Prompt –
All lines below starting at the one that holds "Create a 3D" and ending at the one that holds "- black card pile (733, 1007, 948, 1345)" should be printed exactly, ends included. Pictures should not be printed, nor anything else.

___ Supplied information ___

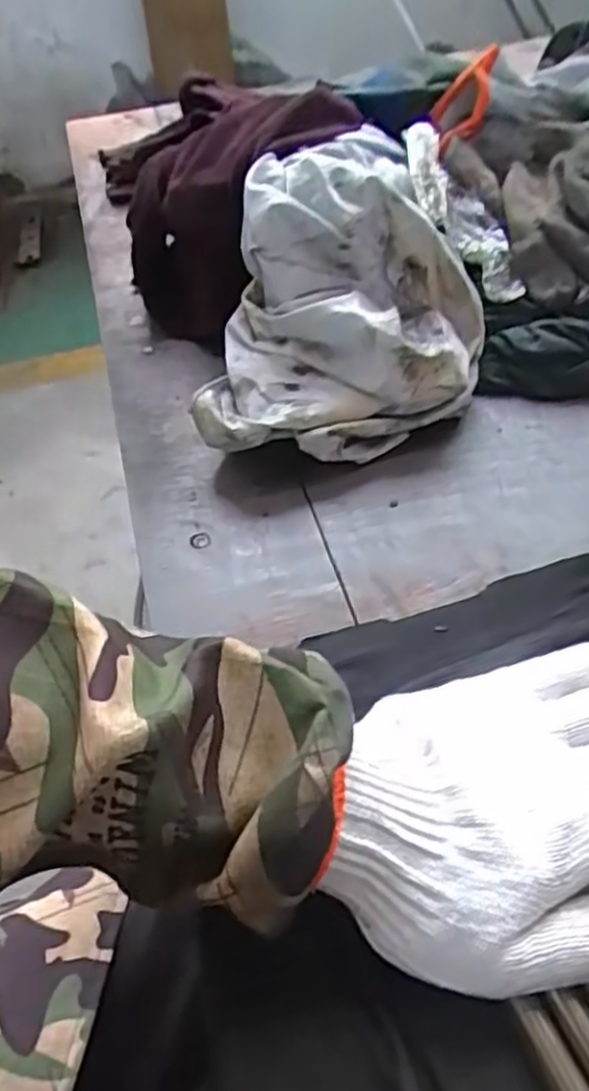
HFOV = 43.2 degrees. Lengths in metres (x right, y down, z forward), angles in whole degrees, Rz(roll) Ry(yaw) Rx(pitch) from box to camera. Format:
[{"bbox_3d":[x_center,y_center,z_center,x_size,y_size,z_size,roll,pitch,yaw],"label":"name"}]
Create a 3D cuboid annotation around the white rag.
[{"bbox_3d":[0.041,-0.187,0.509,0.164,0.110,0.279,4,49,9],"label":"white rag"}]

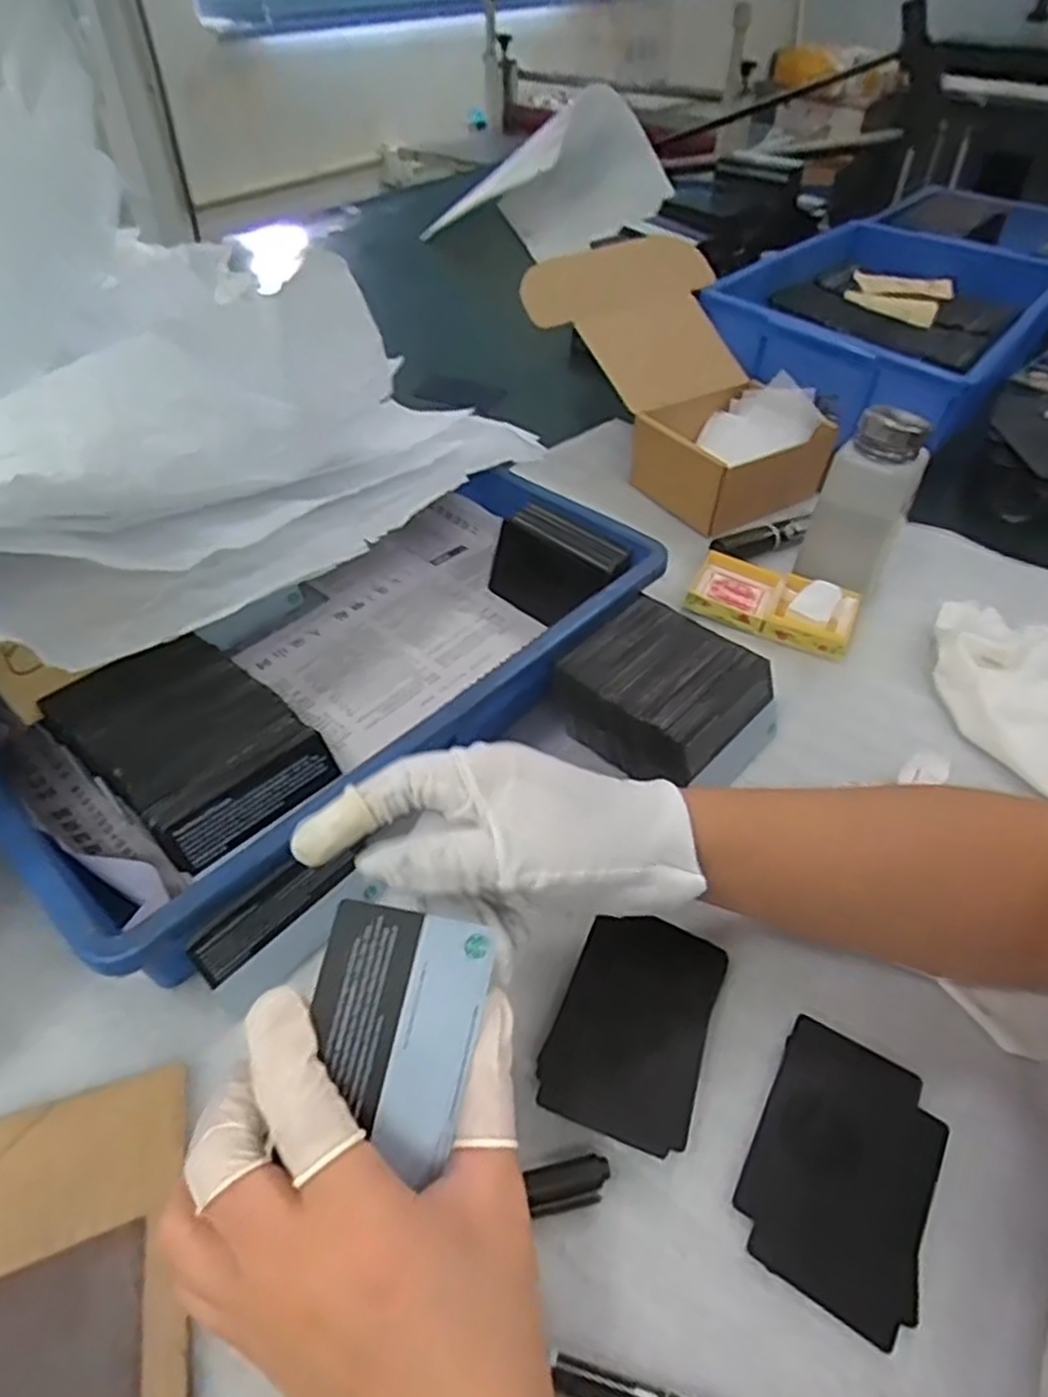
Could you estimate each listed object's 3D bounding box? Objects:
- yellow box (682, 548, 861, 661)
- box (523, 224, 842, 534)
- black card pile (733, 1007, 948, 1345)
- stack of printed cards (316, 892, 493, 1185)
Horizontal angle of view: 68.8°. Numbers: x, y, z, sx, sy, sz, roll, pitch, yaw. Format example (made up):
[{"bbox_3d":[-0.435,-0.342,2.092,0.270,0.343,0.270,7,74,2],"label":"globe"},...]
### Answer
[{"bbox_3d":[0.170,-0.070,0.524,0.108,0.020,0.060,22,50,19],"label":"yellow box"},{"bbox_3d":[0.138,-0.265,0.637,0.144,0.116,0.269,-18,50,-17],"label":"box"},{"bbox_3d":[0.126,0.183,0.301,0.065,0.004,0.096,24,51,20],"label":"black card pile"},{"bbox_3d":[-0.041,0.105,0.241,0.053,0.004,0.073,17,80,-16],"label":"stack of printed cards"}]

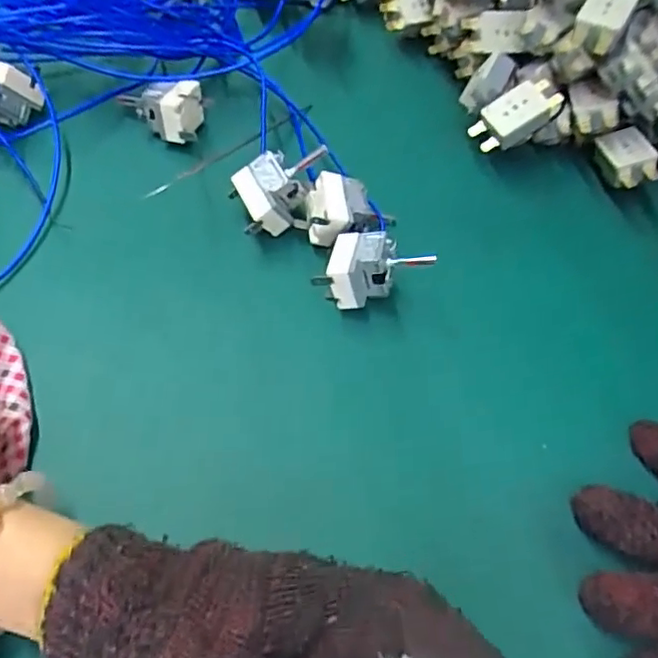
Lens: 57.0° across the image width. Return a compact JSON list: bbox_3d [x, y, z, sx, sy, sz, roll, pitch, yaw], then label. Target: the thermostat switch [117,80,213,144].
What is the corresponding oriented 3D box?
[{"bbox_3d":[-0.114,-0.153,0.410,0.057,0.028,0.037,12,59,3],"label":"thermostat switch"}]

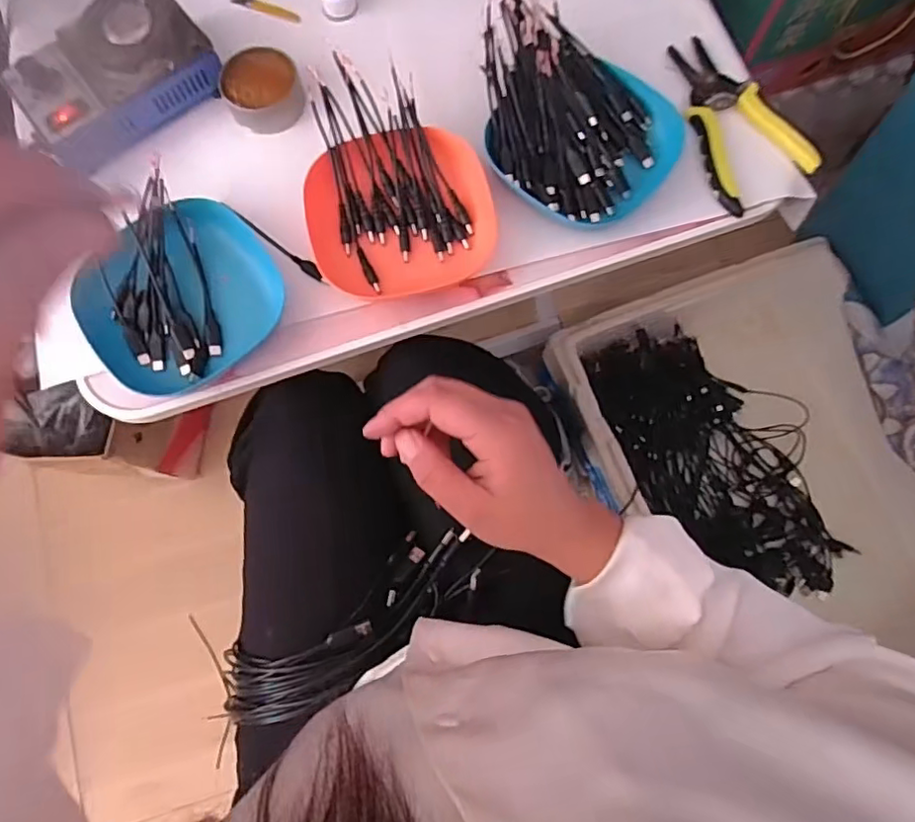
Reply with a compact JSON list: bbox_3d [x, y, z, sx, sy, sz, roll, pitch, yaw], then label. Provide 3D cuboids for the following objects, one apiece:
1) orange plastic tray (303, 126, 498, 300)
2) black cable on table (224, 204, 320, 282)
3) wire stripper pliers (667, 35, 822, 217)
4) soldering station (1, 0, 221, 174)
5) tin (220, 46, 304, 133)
[{"bbox_3d":[-0.043,-0.153,0.471,0.138,0.033,0.123,-12,76,-3],"label":"orange plastic tray"},{"bbox_3d":[-0.145,-0.134,0.475,0.094,0.007,0.010,37,79,-4],"label":"black cable on table"},{"bbox_3d":[0.230,-0.244,0.495,0.086,0.014,0.159,-19,77,-4],"label":"wire stripper pliers"},{"bbox_3d":[-0.272,-0.266,0.480,0.144,0.054,0.101,-38,79,-8],"label":"soldering station"},{"bbox_3d":[-0.160,-0.265,0.499,0.062,0.028,0.061,0,76,0],"label":"tin"}]

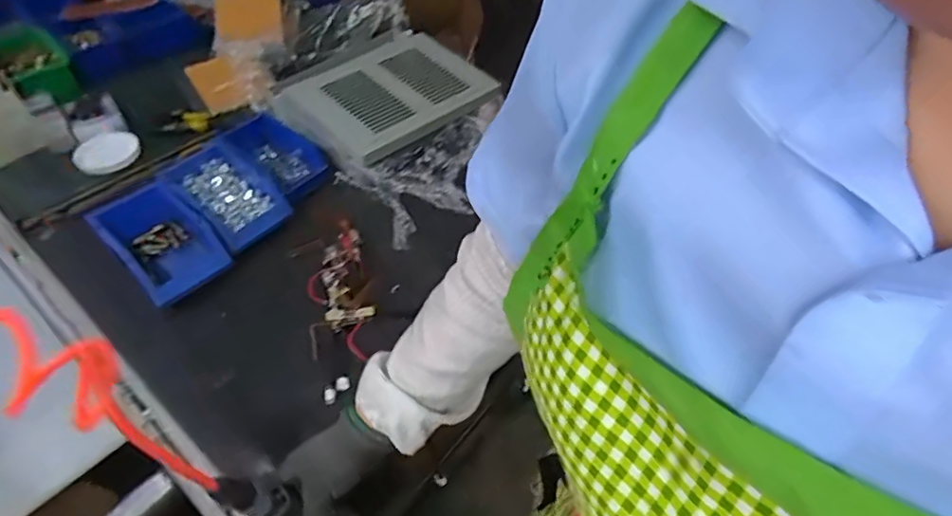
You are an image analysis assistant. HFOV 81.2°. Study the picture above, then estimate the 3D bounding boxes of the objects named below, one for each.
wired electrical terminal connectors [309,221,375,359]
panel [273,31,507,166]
[{"bbox_3d":[-0.196,0.035,0.800,0.090,0.033,0.235,-8,51,-9],"label":"wired electrical terminal connectors"},{"bbox_3d":[-0.174,-0.331,1.054,0.309,0.033,0.331,39,57,24],"label":"panel"}]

___

Solution below –
Create a 3D cuboid annotation around the white rag.
[{"bbox_3d":[0.041,-0.187,0.509,0.164,0.110,0.279,4,49,9],"label":"white rag"}]

Could you estimate each listed object's 3D bounding box? Objects:
- yellow box (682, 548, 861, 661)
- box (523, 224, 842, 534)
- black card pile (733, 1007, 948, 1345)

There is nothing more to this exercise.